Je lui propose de m’expliquer ce qu’elle désire soigner chez sa poupée tout en reprécisant mes compétences dans l’écoute psychique et non corporelle. Je lui propose de m’expliquer la maladie de sa poupée et « je serai là pour t’aider ».

Emilie : « Ca me va. Je suis le docteur et toi, tu m’aides.  (…) Tu vois ma poupée, elle a mal à la tête, elle est malade. Il faut lui faire un pansement mais moi je ne peux pas le faire toute seule, il faut que tu m'aides ».

Je maintiens la bande pendant qu’elle tente de mettre le pansement autour de la tête de sa poupée, ses mains effectuent un geste nerveux et ne parviennent pas à fixer le bandage.

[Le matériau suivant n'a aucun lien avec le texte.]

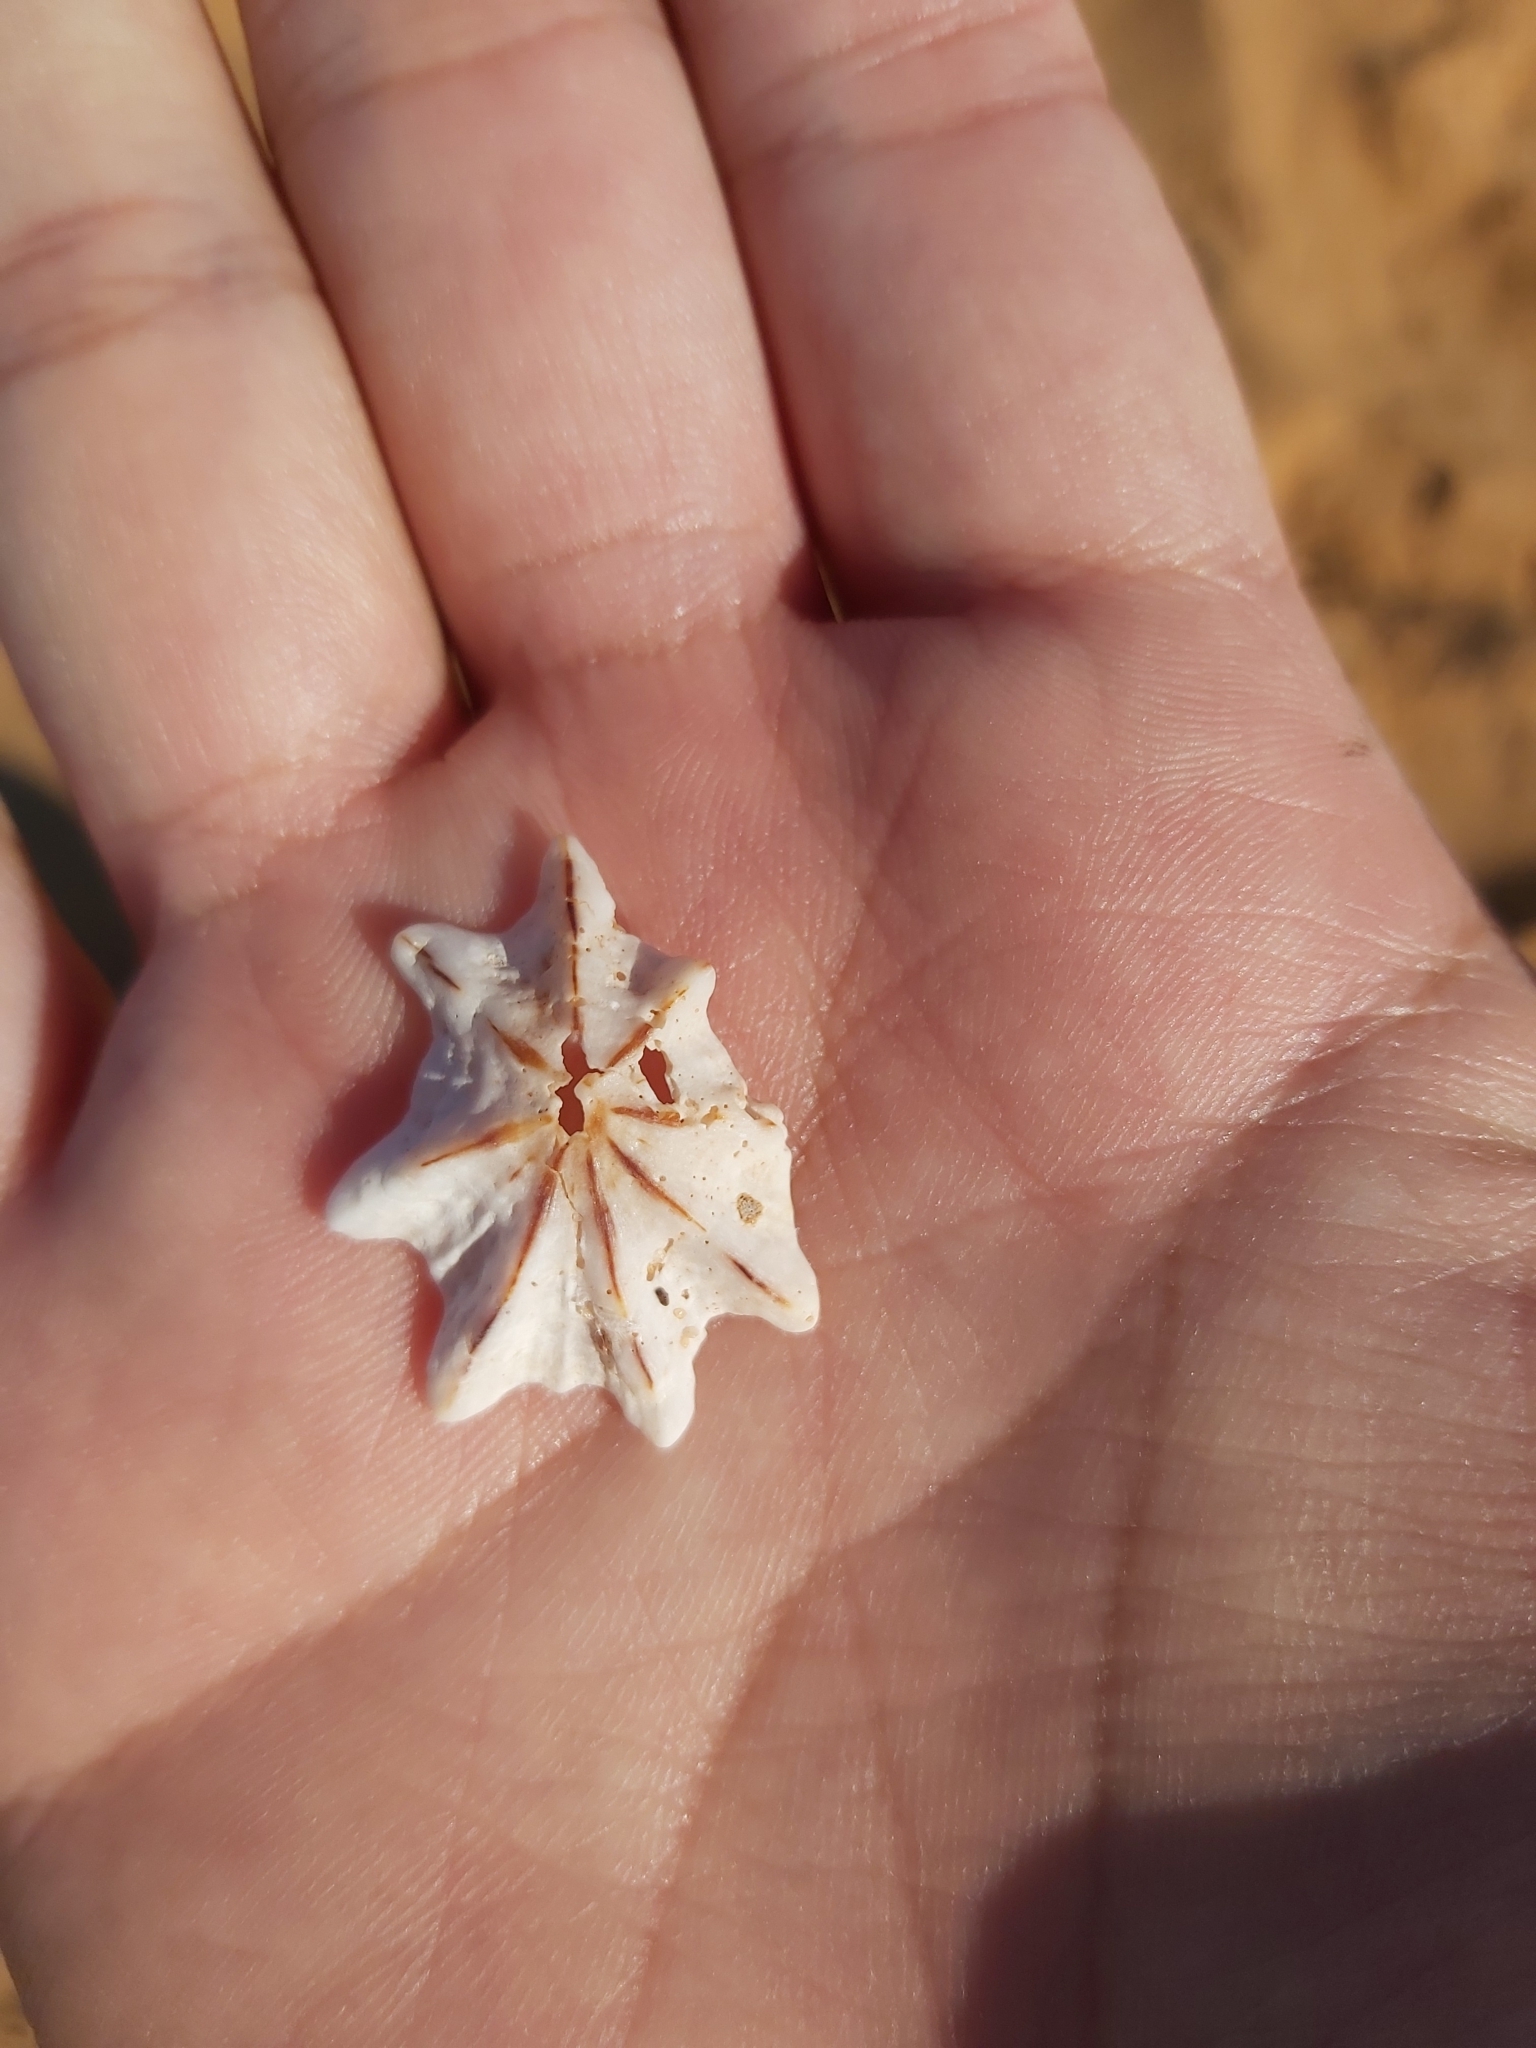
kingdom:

Emilie : « Je n’y arrive pas. »

Je l’aide dans cette tâche.

Avec un sourire, Emilie s’écrit « Ca y est ! ! ! J’ai réussi, il tient tout seul. »

(…) un peu plus tard

Emilie : « Elle dort, chut (fait le geste) (…) Elle se réveille. (…) Elle a toujours mal. (…) Elle est toujours toute seule. »

Elle met en scène sa poupée qui se réveille et se retrouve toute seule. Elle répond à mes renvois « Il n’y a pas la maman. Elle est partie. Elle ne sait pas où, ni si elle va revenir un jour et que la petite fille est très triste ».

La poupée laisse place progressivement à une petite fille ce qui nous permet d’accéder à Sa propre histoire de solitude durant la transplantation de sa sœur. Alice reste durant tout l’échange le regard rivé sur son puzzle. J’amorce une interprétation sur le jeu avec sa poupée où Emilie s’est sentie très seule durant l’absence de sa maman à l’hôpital car elle aurait souhaité que quelqu’un mette un pansement pour ne plus « avoir mal dans son cœur ». 

(…) plus tard en fin de jeu…

Elle reprend la poupée me demande de la bercer puis me la reprend et enlève le pansement et rejoint l’animatrice bénévole en lui demandant un jeu de l’oie. Je me dirige vers Alice restée toujours silencieuse pendant qu’Emilie joue, détendue, volubile et souriante avec l’animatrice.

Alice se refuse à rentrer en communication avec l’adulte par la parole. Seules les pièces du puzzle serviront d’objet médiateur permettant un échange.

En touchant les pièces éparses sur la table, j’en saisis une. Alice me tend la main pour la prendre et la remet à sa place sur le puzzle. Son geste est nullement agressif mais m’introduit dans son jeu non verbal. Puis, pièce après pièce, elle construit le puzzle en prenant une à une les pièces dans le creux de sa main. Lorsque le puzzle est achevé, sans affect particulier, elle me demande, non verbalement mais par un petit geste, de changer de jeu.

Mon intervention s’est limitée à ce geste, observant le comportement de l’enfant suite aux propos échangés avec sa sœur. Ce puzzle où des pièces éparses retrouvaient progressivement une place et redonnant un sens au dessin figuré, n’est pas sans assimilation à ce morceau de foie donné et le besoin en post-transplantation de remettre chaque pièce à sa place pour redonner une unité structurée. Cependant, le choix de ne pas intervenir dans une mise en sens du jeu d’Alice était en lien avec ma place de chercheur - clinicien. De plus, notre échange non verbal s’était organisé selon un accord tacite où l’enfant pouvait élaborer. La parole n’étant pas à ce moment là un médiateur judicieux.

Le fait de vouloir changer de jeu montrait qu’elle ne pouvait élaborer davantage dans l’instant présent.